Shell Programming and Scripting

I have a script which uses cli curl to download the source code of a webpage and then tests if a specific string exists in the source.

The problem is that the website has a slow response, so the eval expression hasn't completed when the test starts.

The test returns a negative, and the curl completes right after the test and changes the source.html. The test should have been positive, but ran too soon.

How do I make the test wait until curl has finished? Do I have to sleep for a few seconds, or is there another way?

Code:

string=$(echo "curl -d "'"'$datastring'"'" -b cookie.txt -c cookie.txt -L "$url)
eval $string > source.html
teststring=$(awk '/text/' source.html)

The curl progress line is still showing after the test has been completed.

---------- Post updated at 11:54 PM ---------- Previous update was at 11:50 PM ----------

If I put

Code:

 > source.html

into the string it still doesn't work. The script has already completed when I receive the source a few seconds later.

Code:

string=$(echo "curl -d "'"'$datastring'"'" -b cookie.txt -c cookie.txt -L "$url" > source.html") 
eval $string 
teststring=$(awk '/text/' source.html)

Perhaps the URL contains a ampersand (&) character causing the curl to be run in the background.

Why do you need to do an eval instead of invoking curl directly?

For debuging purposes try printing the command before you eval it :

Code:

string=$(echo "curl -d "'"'$datastring'"'" -b cookie.txt -c cookie.txt -L "$url)
printf "%s\n" "$string"
eval $string > source.html
teststring=$(awk '/text/' source.html)

I have to pass variables like post data to curl, and I don't know any other way than constructing a string and then eval it.

---------- Post updated at 12:14 AM ---------- Previous update was at 12:10 AM ----------

But yes, it does contain an ampersand. Does that make it run in the background?

So is it just $datastring that contains $variables that you need to expand?

Edit: Yes, the expanded $url variable will need to be quoted to ensure the shell dosn't intrepret anything within it. Preferablly with single quotes.

Try:

Code:

string=$(echo "curl -d "'"'$datastring'"'" -b cookie.txt -c cookie.txt -L "\'$url\')

yes, just $datastring



Now I have found a solution with your help. I put double quotes around the url, to prevent it from running in the background.

Code:

string=$(echo "curl -d "'"'$datastring'"'" -b cookie.txt -c cookie.txt -L "\'$url\') 
eval $string > source.html 
teststring=$(awk '/text/' source.html)

---------- Post updated at 12:21 AM ---------- Previous update was at 12:18 AM ----------

By the way, do you or anyone else know an easier way to pass variables to curl?

Double quotes aren't so good if URL contains a dollar sign ($), the shell will try and expand it.

OK, thanks

#### TASK REQUIREMENTS
(a) According to the forum thread, which character in the URL was suspected of making curl run in the background?
(b) Rewrite the stretch of the forum thread from "Shell Programming and" through "in the source.", changing "webpage" to "website".

Plotted data images
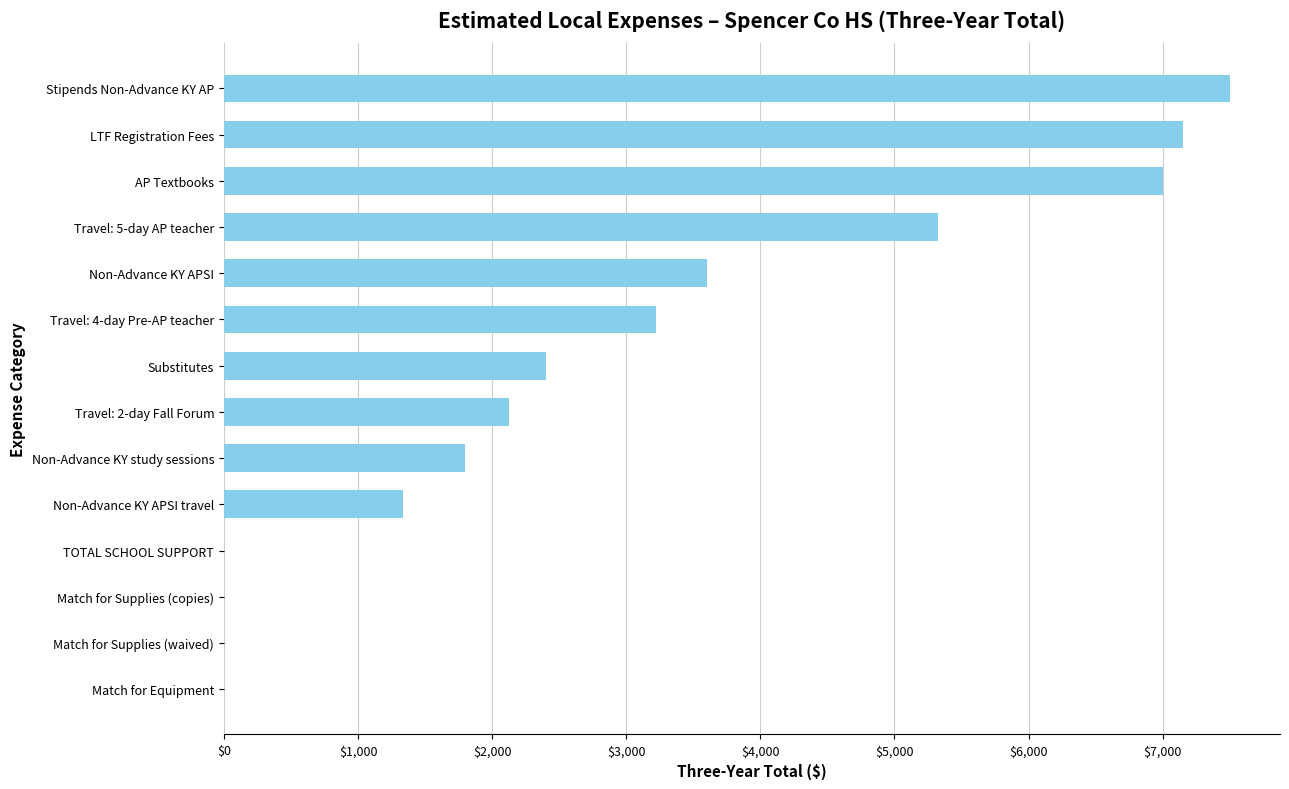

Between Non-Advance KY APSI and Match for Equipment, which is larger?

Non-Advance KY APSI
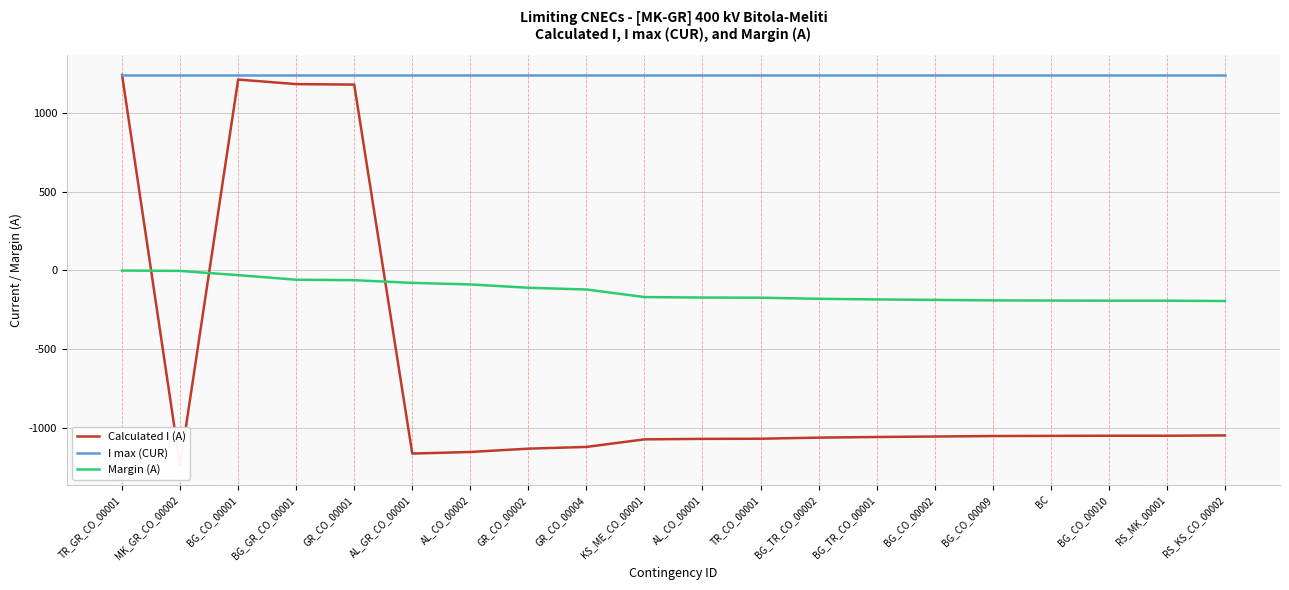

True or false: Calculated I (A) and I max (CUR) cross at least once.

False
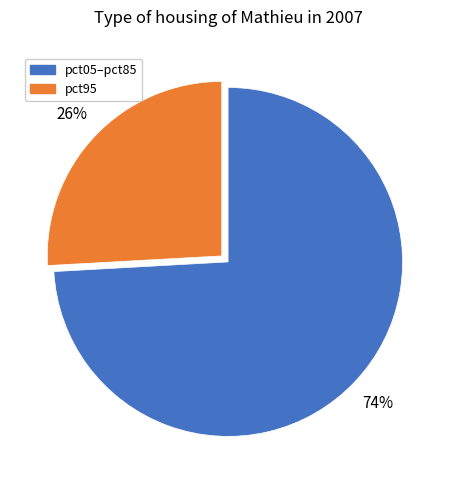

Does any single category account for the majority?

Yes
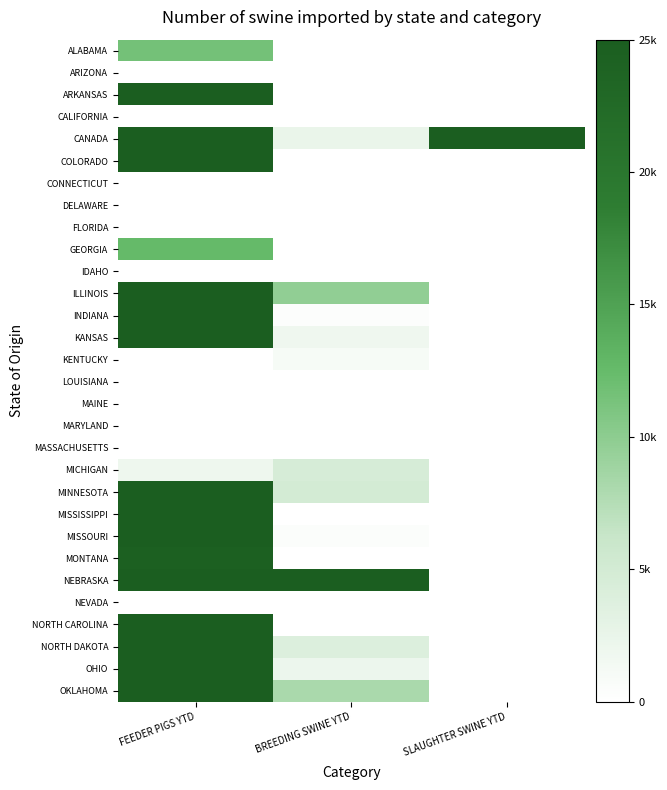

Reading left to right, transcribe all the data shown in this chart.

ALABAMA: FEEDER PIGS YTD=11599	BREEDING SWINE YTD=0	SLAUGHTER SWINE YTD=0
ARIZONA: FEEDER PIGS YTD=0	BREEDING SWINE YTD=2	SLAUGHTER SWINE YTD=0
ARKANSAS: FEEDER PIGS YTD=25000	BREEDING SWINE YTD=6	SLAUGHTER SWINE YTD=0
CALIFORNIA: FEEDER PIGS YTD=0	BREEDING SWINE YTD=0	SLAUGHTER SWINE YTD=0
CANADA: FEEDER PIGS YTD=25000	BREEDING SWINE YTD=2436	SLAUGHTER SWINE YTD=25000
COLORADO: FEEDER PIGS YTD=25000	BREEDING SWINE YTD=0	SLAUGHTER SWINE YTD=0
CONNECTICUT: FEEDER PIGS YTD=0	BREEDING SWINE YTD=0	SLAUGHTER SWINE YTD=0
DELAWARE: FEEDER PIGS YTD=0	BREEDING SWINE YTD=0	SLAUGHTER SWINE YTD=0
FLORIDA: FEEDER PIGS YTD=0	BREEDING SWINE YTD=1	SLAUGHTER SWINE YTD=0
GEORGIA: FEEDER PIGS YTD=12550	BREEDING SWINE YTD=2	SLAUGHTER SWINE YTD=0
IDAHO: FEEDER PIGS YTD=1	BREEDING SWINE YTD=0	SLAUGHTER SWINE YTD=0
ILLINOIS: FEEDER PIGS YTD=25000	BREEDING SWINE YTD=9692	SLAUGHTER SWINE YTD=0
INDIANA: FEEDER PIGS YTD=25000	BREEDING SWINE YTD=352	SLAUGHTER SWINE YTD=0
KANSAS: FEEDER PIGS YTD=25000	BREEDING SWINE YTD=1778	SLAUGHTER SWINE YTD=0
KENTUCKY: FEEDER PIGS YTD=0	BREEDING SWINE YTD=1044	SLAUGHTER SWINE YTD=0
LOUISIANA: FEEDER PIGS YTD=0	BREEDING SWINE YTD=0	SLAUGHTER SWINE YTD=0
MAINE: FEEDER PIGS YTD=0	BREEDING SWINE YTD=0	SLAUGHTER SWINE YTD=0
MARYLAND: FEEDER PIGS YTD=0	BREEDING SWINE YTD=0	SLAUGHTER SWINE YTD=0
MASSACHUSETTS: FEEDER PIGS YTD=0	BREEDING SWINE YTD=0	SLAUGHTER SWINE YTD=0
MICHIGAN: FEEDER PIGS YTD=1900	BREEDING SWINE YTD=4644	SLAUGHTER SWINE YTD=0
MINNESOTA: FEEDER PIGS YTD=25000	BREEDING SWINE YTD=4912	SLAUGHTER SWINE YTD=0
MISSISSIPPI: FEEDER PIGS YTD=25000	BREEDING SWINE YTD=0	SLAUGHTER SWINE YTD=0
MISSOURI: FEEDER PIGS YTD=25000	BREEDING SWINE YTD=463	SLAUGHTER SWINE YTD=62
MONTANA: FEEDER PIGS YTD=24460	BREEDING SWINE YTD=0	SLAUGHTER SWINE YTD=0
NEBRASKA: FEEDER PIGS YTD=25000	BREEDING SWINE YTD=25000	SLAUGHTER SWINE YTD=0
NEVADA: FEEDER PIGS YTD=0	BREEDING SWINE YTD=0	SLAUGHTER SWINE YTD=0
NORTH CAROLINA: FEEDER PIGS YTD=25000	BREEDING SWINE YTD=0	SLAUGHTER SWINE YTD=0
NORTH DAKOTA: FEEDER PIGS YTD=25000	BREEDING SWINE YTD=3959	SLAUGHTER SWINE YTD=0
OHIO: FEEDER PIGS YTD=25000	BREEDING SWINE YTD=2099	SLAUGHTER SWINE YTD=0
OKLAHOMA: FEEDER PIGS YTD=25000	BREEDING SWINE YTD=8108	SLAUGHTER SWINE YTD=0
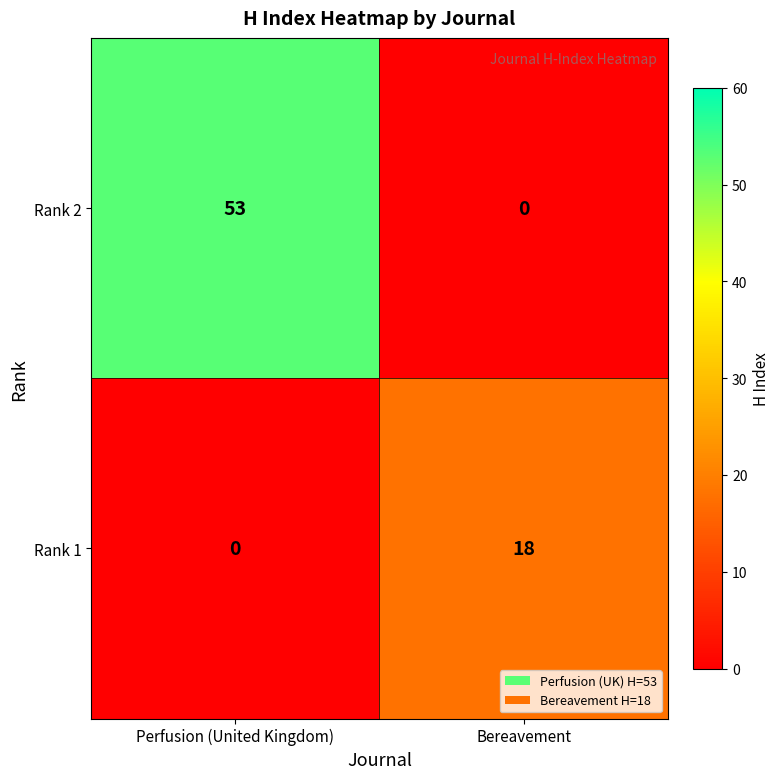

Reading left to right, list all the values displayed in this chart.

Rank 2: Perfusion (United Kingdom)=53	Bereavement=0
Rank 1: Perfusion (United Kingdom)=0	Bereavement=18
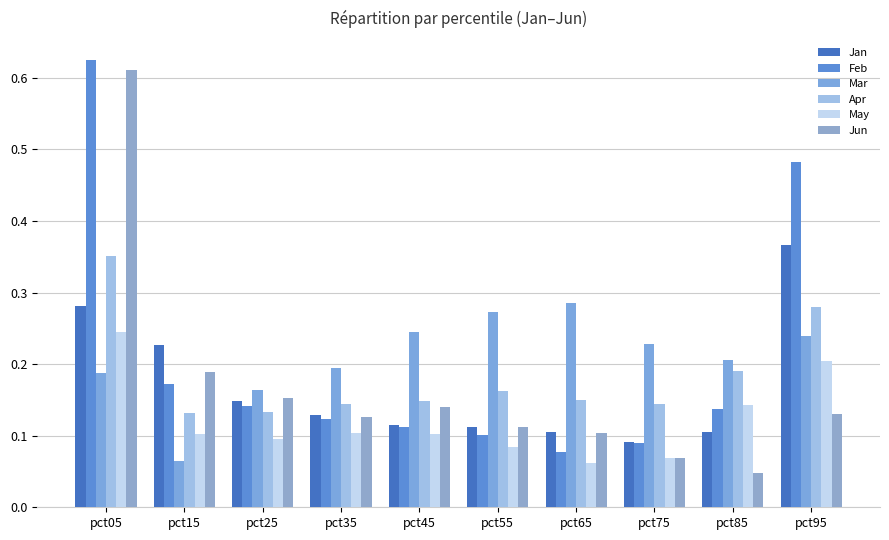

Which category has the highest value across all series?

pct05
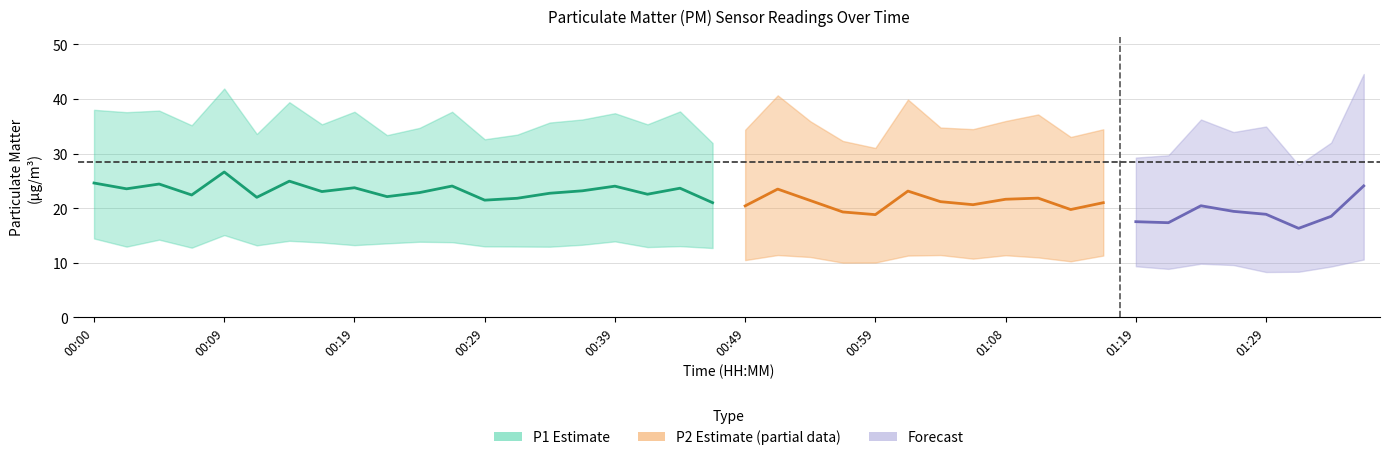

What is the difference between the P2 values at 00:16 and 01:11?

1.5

#### TASK-BY-TASK SOLUTIONS
(a) An ampersand (&).

(b)
Shell Programming and Scripting

I have a script which uses cli curl to download the source code of a website and then tests if a specific string exists in the source.